Zimbabwe’s economic growth rates for the past two years have come under scrutiny from industrialists who say they are not commensurate with what is obtaining on the ground.
Officially, the gross domestic product (GDP) is projected to grow $11,91 billion, a 102% increase since dollarisation in 2009 at $5, 89 billion.
Such growth is expected to be driven by mining, tourism and agriculture, among other sectors.
Last year, the GDP is estimated to have closed at US$10,06 billion.
However, World Bank country economist Nadia Piffaretti differ government projections saying Zimbabwe’s economy was not growing but had rather benefitted from a rebound effect as it was coming of a low base.
Piffaretti said the economy was not yet in a growth mode but had experienced a rebound effect, which was based on outside factors that government had no control over. These outside factors included the multi-currency regime and firming commodity prices.
She said the economy was still vulnerable to shocks as its gross official reserves, including IMF SDRs allocation, were low at $197 million in December, representing 0,3 months of imports.
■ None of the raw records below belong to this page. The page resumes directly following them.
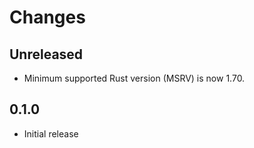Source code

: # Changes

## Unreleased

- Minimum supported Rust version (MSRV) is now 1.70.

## 0.1.0

- Initial release
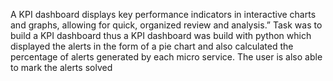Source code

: A KPI dashboard displays key performance indicators in interactive charts and graphs, 
allowing for quick, organized review and analysis.”
Task was to build a KPI dashboard thus a KPI dashboard was build with python which displayed 
the alerts in the form of a pie chart and also calculated the percentage of alerts generated by each 
micro service. The user is also able to mark the alerts solved
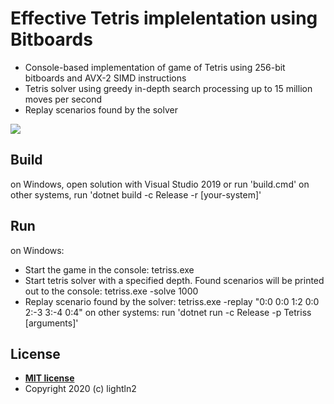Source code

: # Effective Tetris implelentation using Bitboards

- Console-based implementation of game of Tetris using 256-bit bitboards and AVX-2 SIMD instructions
- Tetris solver using greedy in-depth search processing up to 15 million moves per second
- Replay scenarios found by the solver

<img src="https://github.com/lightln2/Tetriss/replay-58.gif" />

## Build
on Windows, open solution with Visual Studio 2019 or run 'build.cmd'
on other systems, run 'dotnet build -c Release -r [your-system]'

## Run
on Windows:
- Start the game in the console:
    tetriss.exe 
- Start tetris solver with a specified depth. Found scenarios will be printed out to the console:
    tetriss.exe -solve 1000
- Replay scenario found by the solver:
    tetriss.exe -replay "0:0 0:0 1:2 0:0 2:-3 3:-4 0:4"
on other systems: run 'dotnet run -c Release -p Tetriss [arguments]'

## License

- **[MIT license](https://github.com/lightln2/Tetriss/license.txt)**
- Copyright 2020 (c) lightln2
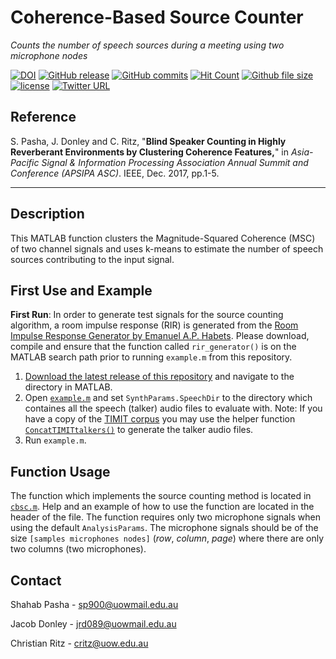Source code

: # Coherence-Based Source Counter
*Counts the number of speech sources during a meeting using two microphone nodes*

[![DOI](https://img.shields.io/badge/DOI-10.5281/zenodo.879279-blue.svg?style=flat-square)](https://doi.org/10.5281/zenodo.879279)
[![GitHub release](https://img.shields.io/github/release/JacobD10/CoherenceBasedSourceCounter/all.svg?style=flat-square)](https://github.com/JacobD10/CoherenceBasedSourceCounter/releases)
[![GitHub commits](https://img.shields.io/github/commits-since/JacobD10/CoherenceBasedSourceCounter/1.0.0.svg?style=flat-square)](https://github.com/JacobD10/CoherenceBasedSourceCounter/commits/master)
[![Hit Count](https://hitt.herokuapp.com/JacobD10/CoherenceBasedSourceCounter.svg?style=flat-square)](https://github.com/JacobD10/CoherenceBasedSourceCounter)
[![Github file size](https://reposs.herokuapp.com/?path=JacobD10/CoherenceBasedSourceCounter&style=flat-square)](https://github.com/JacobD10/CoherenceBasedSourceCounter/archive/master.zip)
[![license](https://img.shields.io/github/license/JacobD10/CoherenceBasedSourceCounter.svg?style=flat-square)](https://github.com/JacobD10/CoherenceBasedSourceCounter/blob/master/LICENSE)
[![Twitter URL](https://img.shields.io/twitter/url/http/shields.io.svg?style=social)](https://twitter.com/intent/tweet?url=https%3A%2F%2Fgithub.com%2FJacobD10%2FCoherenceBasedSourceCounter&via=_JacobDonley&text=Check%20out%20the%20Two-Microphone%20Source%20Counter%20for%20%23MATLAB%21&hashtags=software%20%23code%20%23audio)

## **Reference**
S. Pasha, J. Donley and C. Ritz, "**Blind Speaker Counting in Highly Reverberant Environments by Clustering Coherence Features,**" in *Asia-Pacific Signal & Information Processing Association Annual Summit and Conference (APSIPA ASC)*.  IEEE, Dec. 2017, pp.1-5.

---

## Description
This MATLAB function clusters the Magnitude-Squared Coherence (MSC) of two channel signals and uses k-means to estimate the number of speech sources contributing to the input signal.

## First Use and Example
**First Run**: In order to generate test signals for the source counting algorithm, a room impulse response (RIR) is generated from the [Room Impulse Response Generator by Emanuel A.P. Habets](https://www.audiolabs-erlangen.de/fau/professor/habets/software/rir-generator). Please download, compile and ensure that the function called `rir_generator()` is on the MATLAB search path prior to running `example.m` from this repository.

1. [Download the latest release of this repository](https://github.com/JacobD10/CoherenceBasedSourceCounter/releases) and navigate to the directory in MATLAB.
2. Open [`example.m`](https://github.com/JacobD10/CoherenceBasedSourceCounter/blob/master/example.m) and set `SynthParams.SpeechDir` to the directory which containes all the speech (talker) audio files to evaluate with.
Note: If you have a copy of the [TIMIT corpus](https://catalog.ldc.upenn.edu/ldc93s1) you may use the helper function [`ConcatTIMITtalkers()`](https://github.com/JacobD10/CoherenceBasedSourceCounter/blob/master/ConcatTIMITtalkers.m) to generate the talker audio files.
3. Run `example.m`.

## Function Usage
The function which implements the source counting method is located in [`cbsc.m`](https://github.com/JacobD10/CoherenceBasedSourceCounter/blob/master/cbsc.m). Help and an example of how to use the function are located in the header of the file. The function requires only two microphone signals when using the default `AnalysisParams`. The microphone signals should be of the size `[samples microphones nodes]` (_row_, _column_, _page_) where there are only two columns (two microphones).

## Contact 
Shahab Pasha - sp900@uowmail.edu.au

Jacob Donley - jrd089@uowmail.edu.au

Christian Ritz - critz@uow.edu.au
The minimum reserves should at least cover three months.
Industrialist Anthony Mandiwanza said what is prevailing in the country is not growth rate, but is only a recovery rate which will be translated into growth rate later in the decade.
Mandiwanza added that the recovery rates depend on the sectors of the economy under scrutiny as some sectors are not performing while others are doing well.
Economic commentator Keith Guzah said figures of growth rates leave a lot to be desired as several firms are closing operations owing to unavailability of liquidity, hence the need for relevant ministries to come out clear on the growth rates.